┌─ 文档片段

牛客挑战赛34 A~E

闷声发大财

A

O(nmk)dp即可，因为带了1/2的常数+2s所以很稳

#include <algorithm>
#include <iostream>
#include <cstdlib>
#include <cstring>
#include <cstdio>
#define fo(a,b,c) for (a=b; a<=c; a++)
#define fd(a,b,c) for (a=b; a>=c; a--)
#define min(a,b) (a<b?a:b)
using namespace std;

int a[801];
int p[801][801];
long long f[801][801];
int n,m,i,j,k,l,K,Y;

int main()
{
//	freopen("a.in","r",stdin);
	
	scanf("%d%d%d%d",&n,&m,&K,&Y);
	fo(i,1,n)

└─
┌─ 记录摘录

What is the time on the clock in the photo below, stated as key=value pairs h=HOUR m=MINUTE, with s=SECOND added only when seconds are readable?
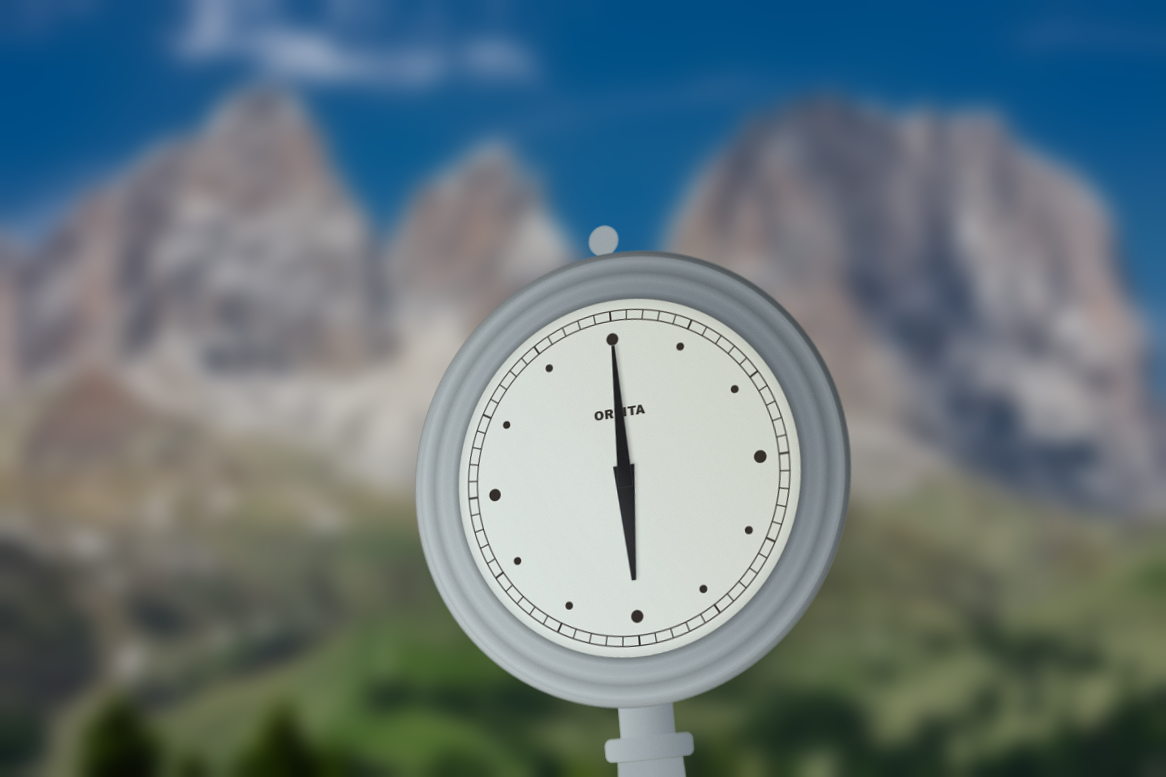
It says h=6 m=0
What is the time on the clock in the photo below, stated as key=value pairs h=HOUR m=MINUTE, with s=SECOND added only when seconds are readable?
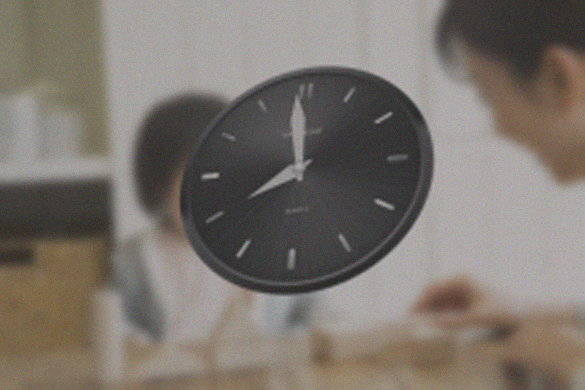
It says h=7 m=59
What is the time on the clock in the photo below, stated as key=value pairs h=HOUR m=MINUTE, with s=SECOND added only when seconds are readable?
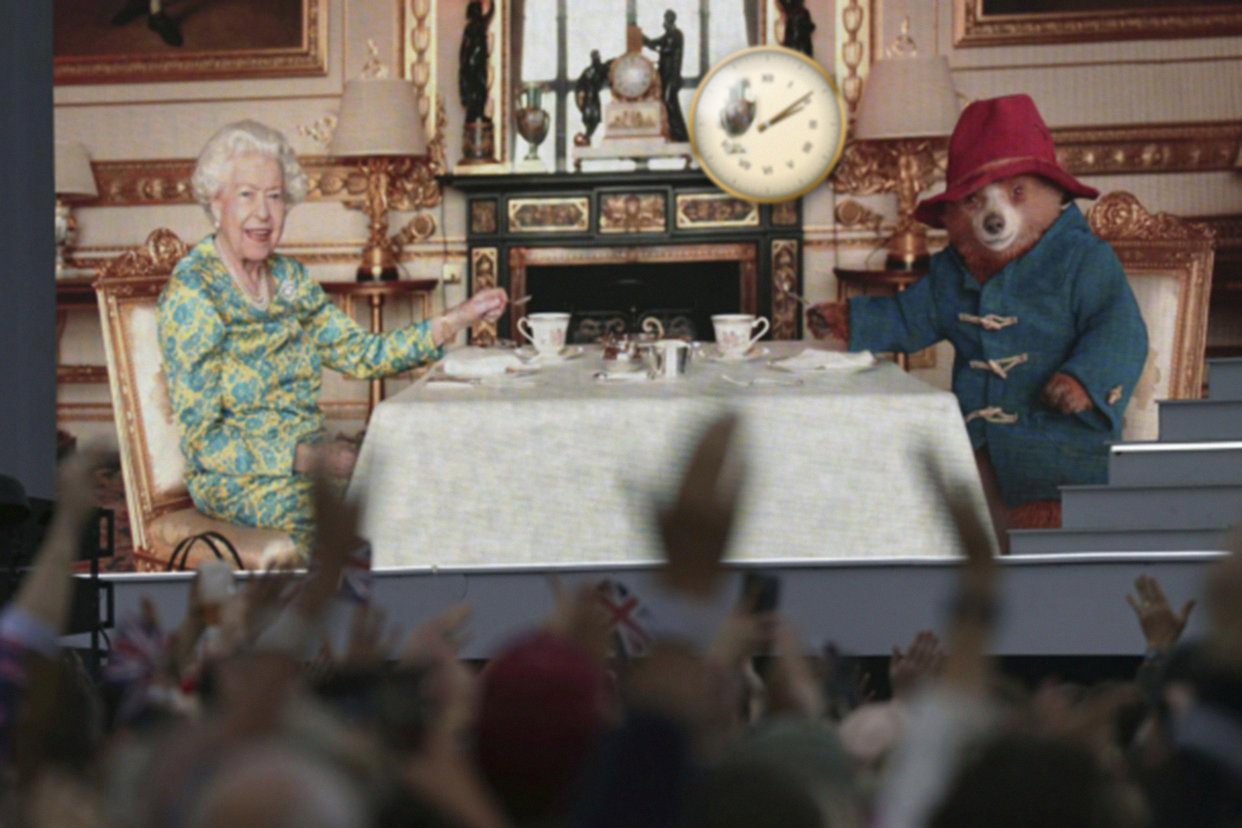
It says h=2 m=9
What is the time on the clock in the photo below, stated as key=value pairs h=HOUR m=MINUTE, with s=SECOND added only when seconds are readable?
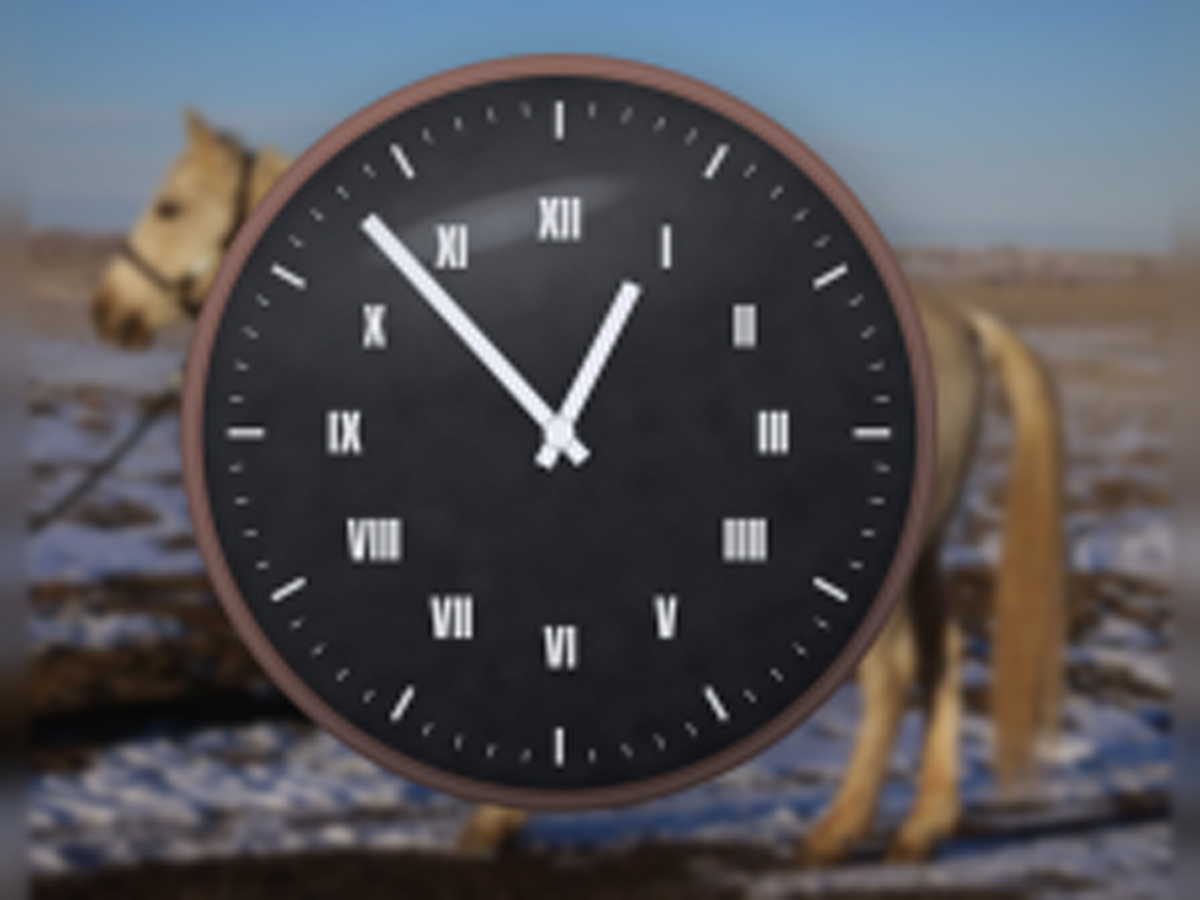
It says h=12 m=53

└─

**任务目标:**
1: 文档片段认为A题用O(nmk)的dp就够了，请说明它给出的理由。
2: 根据文档片段回答下列问题：
(a) 标题里写的是哪场比赛、哪几道题？
(b) 数组f声明成什么类型？
(c) scanf一共读入了哪几个变量？
3: 请将文档片段中从“#include <algorithm>”起，到“#define min(a,b) (a<b?a:b)”为止（包括这两处）的部分原样抄写出来。

**参考答案:**
1: 文档片段指出，A题的复杂度虽然是O(nmk)，但带有1/2的常数，时限又有2秒，所以直接用O(nmk)的dp就很稳。

2:
(a) 牛客挑战赛34，A~E题。
(b) long long类型。
(c) n、m、K、Y四个变量。

3:
#include <algorithm>
#include <iostream>
#include <cstdlib>
#include <cstring>
#include <cstdio>
#define fo(a,b,c) for (a=b; a<=c; a++)
#define fd(a,b,c) for (a=b; a>=c; a--)
#define min(a,b) (a<b?a:b)